Discussion in 'Coping After a Sudden Loss' started by Vsharma, Jun 1, 2021.

  1. Vsharma

    Vsharma Member

    10 days back I lost my younger brother due to covid and secondary infections. I tried every possible thing best of my knowledge but nothing helped. I have already helped people in this infection but couldn't help my own brother. I am a doctor who couldn't save his brother who wanted to live and now I don't know how to live with this guilt ,failure this pain. Don't know how to face my parents. I just keep thinking about what else I could have done and where did I miss. It's getting difficult for me to take breaths also.
     
  2. YaYaJul

    YaYaJul New Member

    You did not fail. I am thankful you have helped so many people. I have so much admiration for what you do. Your profession is so difficult right now and I am so sorry your brother passed from Covid.
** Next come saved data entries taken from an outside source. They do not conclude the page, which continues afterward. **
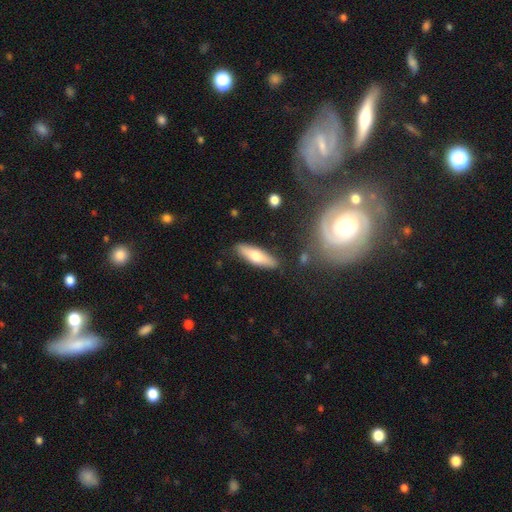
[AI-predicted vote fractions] smooth_or_featured: smooth (p=0.64) [alt: featured or disk p=0.30]
how_rounded: cigar-shaped (p=0.59) [alt: in between p=0.39]
merging: none (p=0.86) [alt: minor disturbance p=0.10]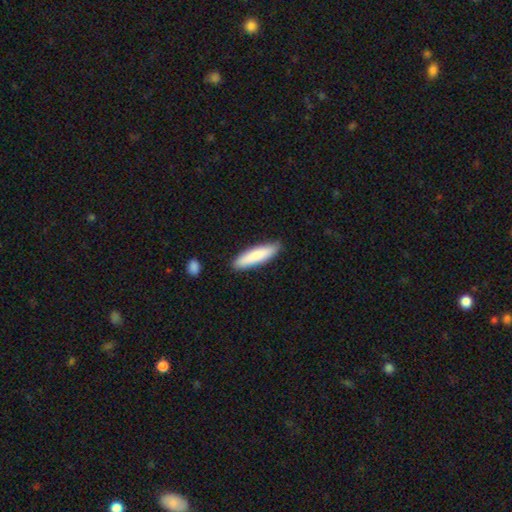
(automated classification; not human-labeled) This is clearly a smooth galaxy (83%). How rounded: likely cigar-shaped (71%). Merging: clearly none (87%).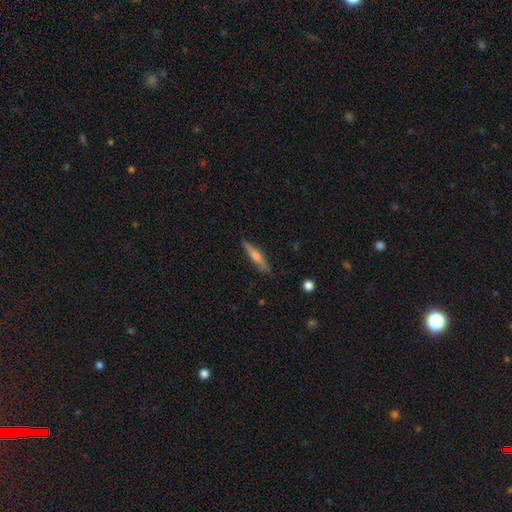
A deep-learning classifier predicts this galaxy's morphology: This appears to be a featured or disk galaxy (53%) viewed edge-on (95%) with a rounded central bulge (75%). Merging: none (88%).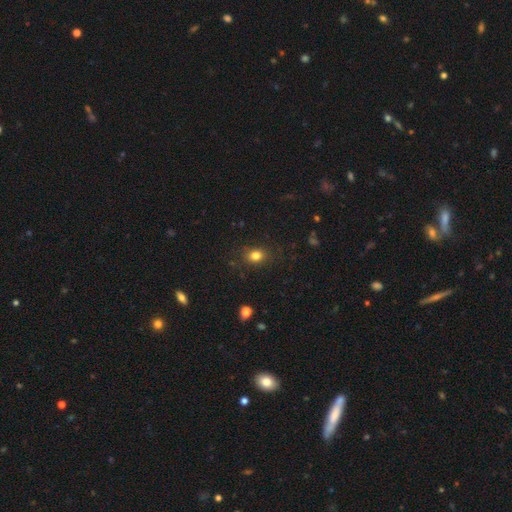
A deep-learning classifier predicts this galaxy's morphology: smooth-or-featured: smooth: 81% | star or artifact: 12% | featured or disk: 7%
  how-rounded: round: 53% | in between: 46% | cigar-shaped: 1%
  merging: none: 82% | minor disturbance: 12% | major disturbance: 4% | merger: 1%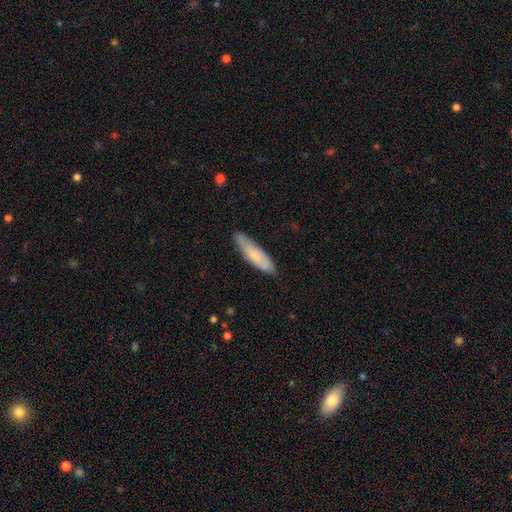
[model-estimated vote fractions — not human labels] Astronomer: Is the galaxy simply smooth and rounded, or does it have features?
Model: smooth — 72%.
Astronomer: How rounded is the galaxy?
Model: cigar-shaped — 75%.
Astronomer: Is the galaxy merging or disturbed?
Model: none — 82%.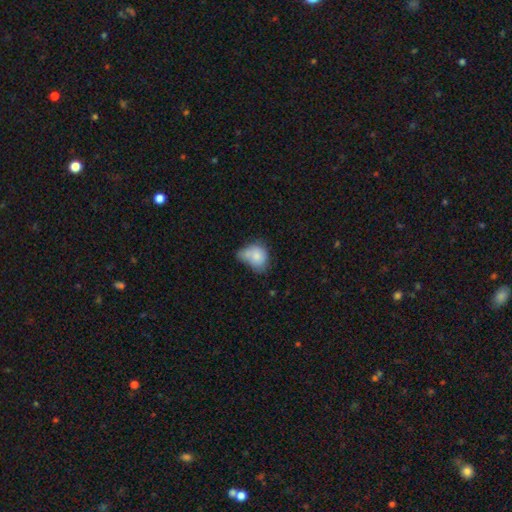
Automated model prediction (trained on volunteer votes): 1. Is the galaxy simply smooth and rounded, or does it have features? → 78% smooth, 14% featured or disk, 8% star or artifact.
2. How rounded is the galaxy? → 59% in between, 39% round, 1% cigar-shaped.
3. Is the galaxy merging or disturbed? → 30% minor disturbance, 28% none, 27% merger, 15% major disturbance.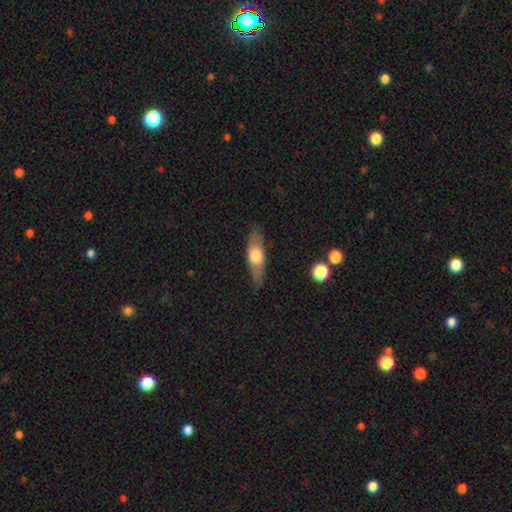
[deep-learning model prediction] The model was most divided on "how rounded": in between: 50%, cigar-shaped: 45%, round: 5%. More confident: merging — none (81%); smooth or featured — smooth (52%).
Grieve, but please let this guilt go. Your parents need you.
     
  3. SallyD

    SallyD Well-Known Member

    I am so sorry about what you and your family have been going through. I am not a doctor, but I also feel like I failed my brother in not being able to figure out
    how to save him. We have thyroid trouble in the family, and my brother Jordan had low thyroid symptoms for a long time...but the typical tests would come
    out "normal." Jordan ended up in the hospital in 2015 when his liver was going bad...he never drank or anything, and I thought maybe it was tied to his
    thyroid trouble going undiagnosed & untreated for too long. I did some research, and found that there were a few studies tying low thyroid and liver
    malfunction together....and that sometimes if they run thyroid antibodies blood tests on someone, this can show there's a thyroid problem where the
    other tests fail. I fought with the doctors at the hospital to run these extra tests on Jordan...they finally did, and it showed he had Hashimoto's thyroid
    disease. He did begin thyroid medicine treatment for it, and it did help him to some extent....but not enough to help his liver repair itself, enough,
    even though they told me the liver can be a regenerative organ.

    Jordan ended up needing a liver transplant; we were low-income and this delayed him getting on the list, but we finally got things in order enough
    for him to get put on the list. He was in the hospital in March 2020, waiting for a transplant, which they said would come "any day." But it didn't,
    due to Covid. They stopped getting donor organs and doing transplant surgeries, right when he needed it. He passed away on March 31, and I'm
    still devastated, and wish I'd been smarter, sooner, on getting him extra thyroid tests earlier....I didn't know. I feel like I should've, and I also feel
    guilty and like a failure, even though people tell me I shouldn't feel like this. I feel I let him down, so badly. And it's extra bad, because he's the
    last close relative from my immediate family--and we tried to look out for each other, and he helped me. My health isn't good, either, from thyroid.

    I just want to say that I know how you feel, in some ways. It's really hard, and I guess some religions say that God decides when our time is up,
    no matter what we do or not. I struggle with that, but they said the same thing in both the Grief Share group I was in (which is church based, but
    one of the few things I could find available in my area), and the Rabbi who helped me with my brother said the same thing (we are Jewish.) If I'm
    having a better day where I can connect with information like this, it helps me to think of this....that God or a higher power is in charge, and we
    do our best, but in the end, the final call is not ours. I am sure you did a lot to help your brother....sometimes, we just can't pull it off. I know I
    still hurt terribly about this, but I am trying to find some solace in that maybe God, for whatever reason that I cannot understand, decided this.
    And it's really hard. My best to you....don't know if anything I've written will help you, but I'm trying. It does help me to go to grief support groups
    online when I can, because others are going through similar things.....I think this site has online meetings which aren't expensive, or there are
    others, too. Or if you belong to a religious organization, they might have some extra grief counseling, too. Hang in there. Sally D.